# [REQUIREMENT]
Among the lines below, copy each one in which "hogy" appears.

==========

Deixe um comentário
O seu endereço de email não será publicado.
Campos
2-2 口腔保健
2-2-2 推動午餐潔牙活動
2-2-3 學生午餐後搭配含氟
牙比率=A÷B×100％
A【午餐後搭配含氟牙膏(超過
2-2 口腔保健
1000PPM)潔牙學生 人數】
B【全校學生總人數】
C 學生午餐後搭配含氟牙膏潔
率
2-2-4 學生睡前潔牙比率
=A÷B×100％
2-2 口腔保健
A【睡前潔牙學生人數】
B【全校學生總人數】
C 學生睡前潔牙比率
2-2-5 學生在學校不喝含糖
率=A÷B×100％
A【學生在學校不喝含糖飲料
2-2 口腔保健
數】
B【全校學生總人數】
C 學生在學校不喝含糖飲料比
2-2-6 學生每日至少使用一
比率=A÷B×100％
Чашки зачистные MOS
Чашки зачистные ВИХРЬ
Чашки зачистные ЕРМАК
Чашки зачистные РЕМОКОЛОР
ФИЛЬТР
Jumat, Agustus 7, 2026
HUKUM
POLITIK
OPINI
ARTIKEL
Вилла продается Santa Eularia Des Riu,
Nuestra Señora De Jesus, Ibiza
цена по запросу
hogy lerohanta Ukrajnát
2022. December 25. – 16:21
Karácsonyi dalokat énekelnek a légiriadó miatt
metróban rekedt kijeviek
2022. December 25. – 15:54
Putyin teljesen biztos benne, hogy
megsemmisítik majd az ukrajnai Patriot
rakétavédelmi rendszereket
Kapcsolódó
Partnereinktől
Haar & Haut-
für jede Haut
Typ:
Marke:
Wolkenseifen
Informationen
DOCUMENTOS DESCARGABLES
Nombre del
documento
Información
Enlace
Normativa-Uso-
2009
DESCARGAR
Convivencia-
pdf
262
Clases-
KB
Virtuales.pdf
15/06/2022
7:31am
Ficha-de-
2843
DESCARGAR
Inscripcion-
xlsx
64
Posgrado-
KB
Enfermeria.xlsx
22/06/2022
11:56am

==========

# [TASK ANSWER]
hogy lerohanta Ukrajnát
Putyin teljesen biztos benne, hogy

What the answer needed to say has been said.